Consider a case where an application is upgraded, and as a result, a new audit log is generated that lists the users’ login status, but doesn’t tell you whether the user login is successful or failed.
So, this log data needs to be enriched, and for the given example, we would use a CSV file, which maps the status code with the status description and can therefore be used to enrich the logs.
Log enrichment is a two-step process. First, you must define and upload the type of enrichment source (CSV in this case) and then map the source field in the raw data and enrichment fields to be added to the log data.
Once the CSV enrichment source has been defined, you must define an enrichment policy by providing the condition used to trigger it using the fields present in the logs. One or more enrichment source is then associated to the policy, providing the mapping to the source field and target enrichment fields.

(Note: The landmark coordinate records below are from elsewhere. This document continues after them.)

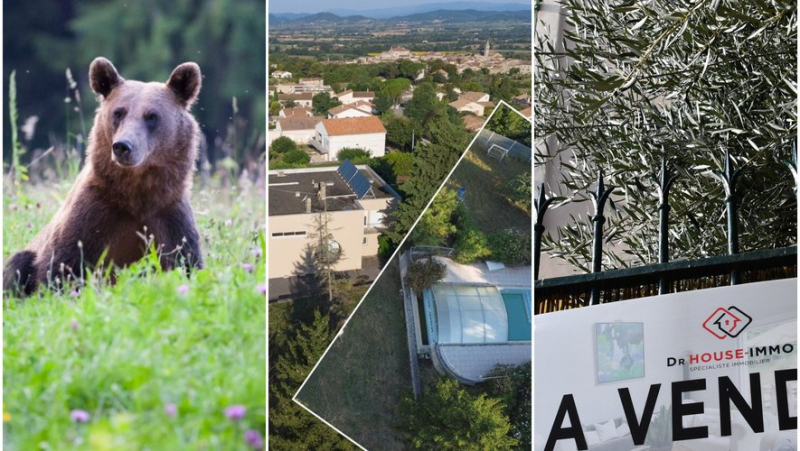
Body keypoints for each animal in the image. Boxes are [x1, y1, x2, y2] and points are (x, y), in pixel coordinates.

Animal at [4, 56, 205, 296]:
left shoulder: (168, 217)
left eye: (152, 116)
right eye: (118, 112)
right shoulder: (92, 215)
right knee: (18, 263)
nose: (122, 146)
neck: (136, 195)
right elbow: (60, 266)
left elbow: (186, 264)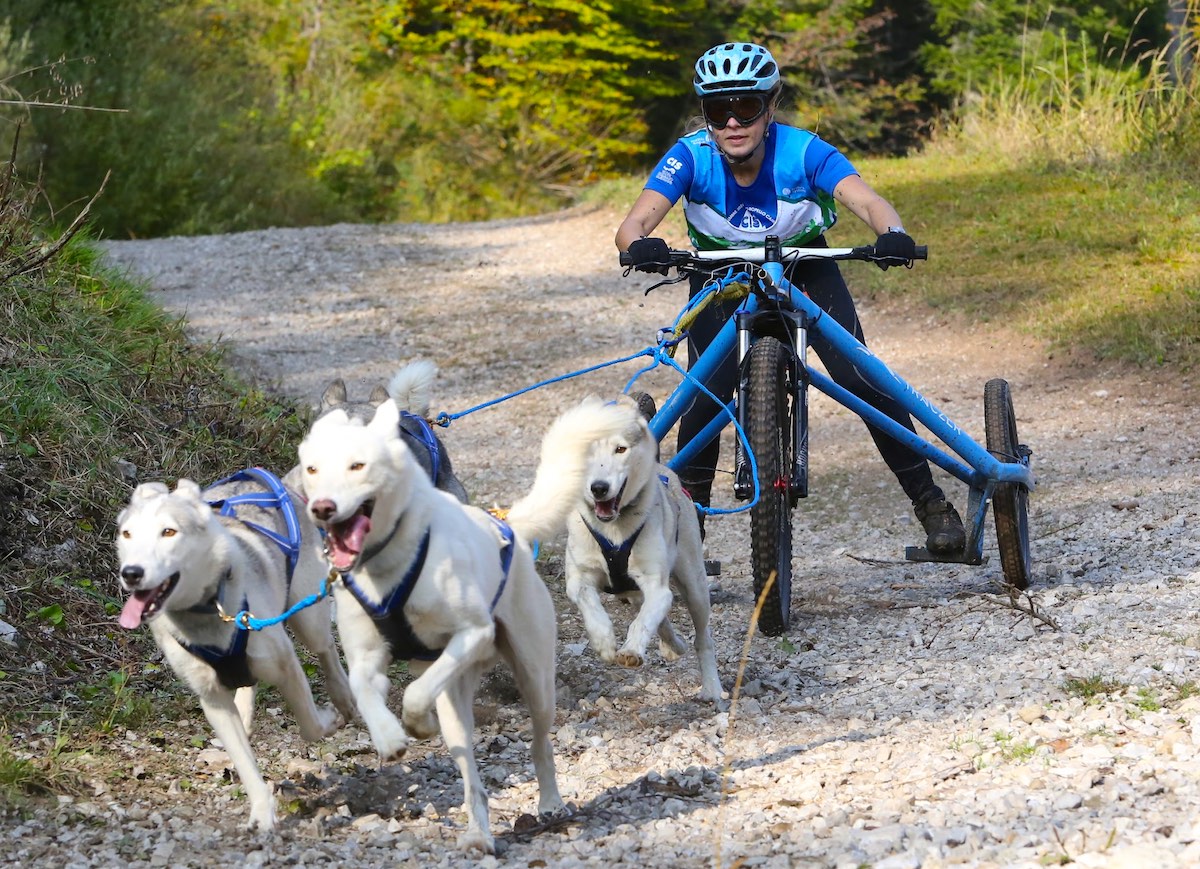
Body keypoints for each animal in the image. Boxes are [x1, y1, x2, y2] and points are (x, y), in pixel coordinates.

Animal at [116, 472, 355, 830]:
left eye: (168, 532)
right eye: (127, 534)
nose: (131, 573)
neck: (208, 608)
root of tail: (282, 483)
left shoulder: (287, 666)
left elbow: (311, 726)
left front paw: (327, 720)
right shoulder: (211, 697)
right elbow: (243, 761)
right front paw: (262, 810)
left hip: (307, 616)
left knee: (326, 649)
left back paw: (343, 696)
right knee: (247, 687)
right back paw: (245, 710)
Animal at [295, 396, 633, 849]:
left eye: (357, 466)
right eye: (313, 470)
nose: (322, 508)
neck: (390, 569)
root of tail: (507, 524)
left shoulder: (472, 632)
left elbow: (415, 693)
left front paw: (417, 724)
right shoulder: (365, 660)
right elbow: (365, 693)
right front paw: (389, 736)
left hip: (535, 680)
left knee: (541, 745)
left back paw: (549, 803)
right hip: (459, 712)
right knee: (472, 778)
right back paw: (478, 832)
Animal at [535, 396, 720, 700]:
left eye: (620, 449)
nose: (599, 487)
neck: (614, 530)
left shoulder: (656, 583)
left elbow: (644, 620)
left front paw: (631, 649)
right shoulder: (579, 579)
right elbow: (593, 609)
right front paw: (604, 642)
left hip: (694, 586)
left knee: (701, 637)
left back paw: (712, 687)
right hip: (635, 594)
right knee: (660, 618)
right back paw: (673, 645)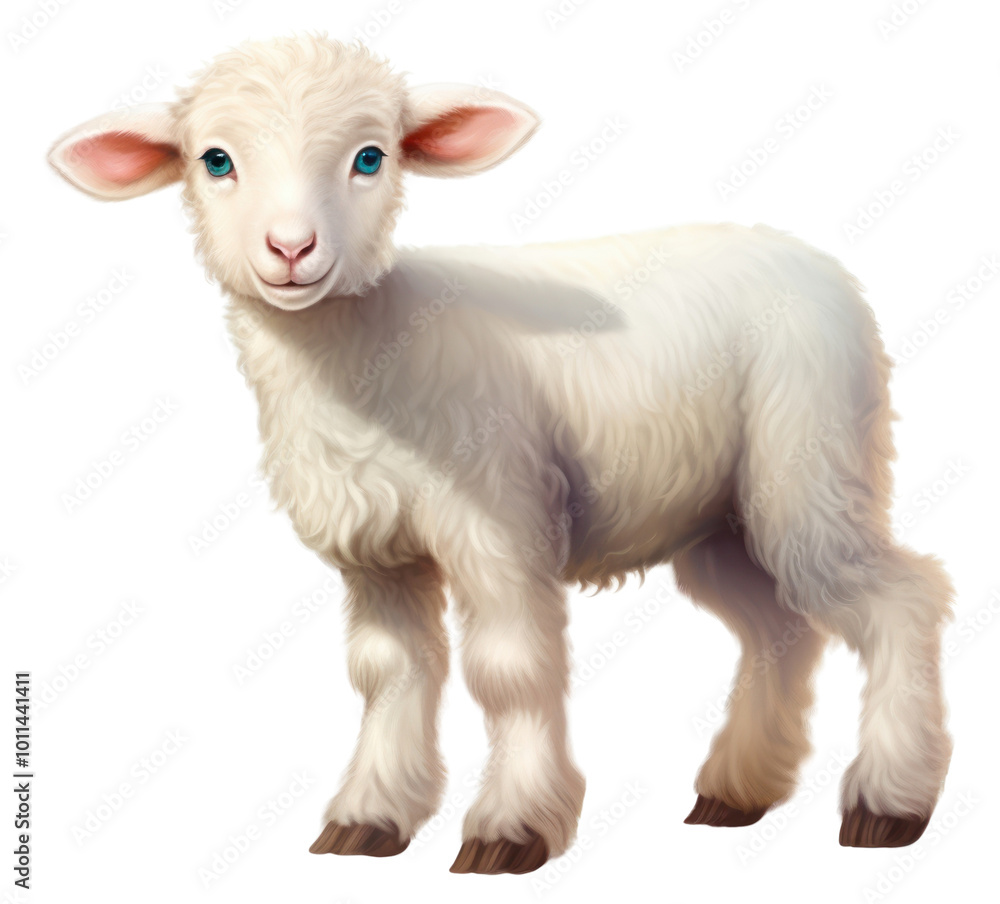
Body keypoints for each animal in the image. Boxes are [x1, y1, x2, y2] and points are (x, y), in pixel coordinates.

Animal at [49, 34, 954, 874]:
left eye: (371, 157)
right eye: (216, 160)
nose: (291, 249)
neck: (370, 351)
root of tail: (818, 263)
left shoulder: (498, 519)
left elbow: (508, 670)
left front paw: (510, 828)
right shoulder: (377, 552)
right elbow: (389, 672)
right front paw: (369, 819)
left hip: (810, 457)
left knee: (896, 597)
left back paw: (889, 803)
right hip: (720, 515)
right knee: (778, 628)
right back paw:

After the enrichment policy for the audit is enabled, the logs are enriched with the “Status Text” field, which provides the audit status and meaningful context to an analyst or SRE troubleshooting the application issues. Further, the analyst may choose to create an alert and be notified whenever a user’s login status shows a failure.
Applying log enrichment on log data alongside the other advanced capabilities of BMC Helix Log Analytics can be invaluable for managing, maintaining, and troubleshooting IT systems; identifying performance or configuration issues; and meeting operational objectives and service level agreements (SLAs).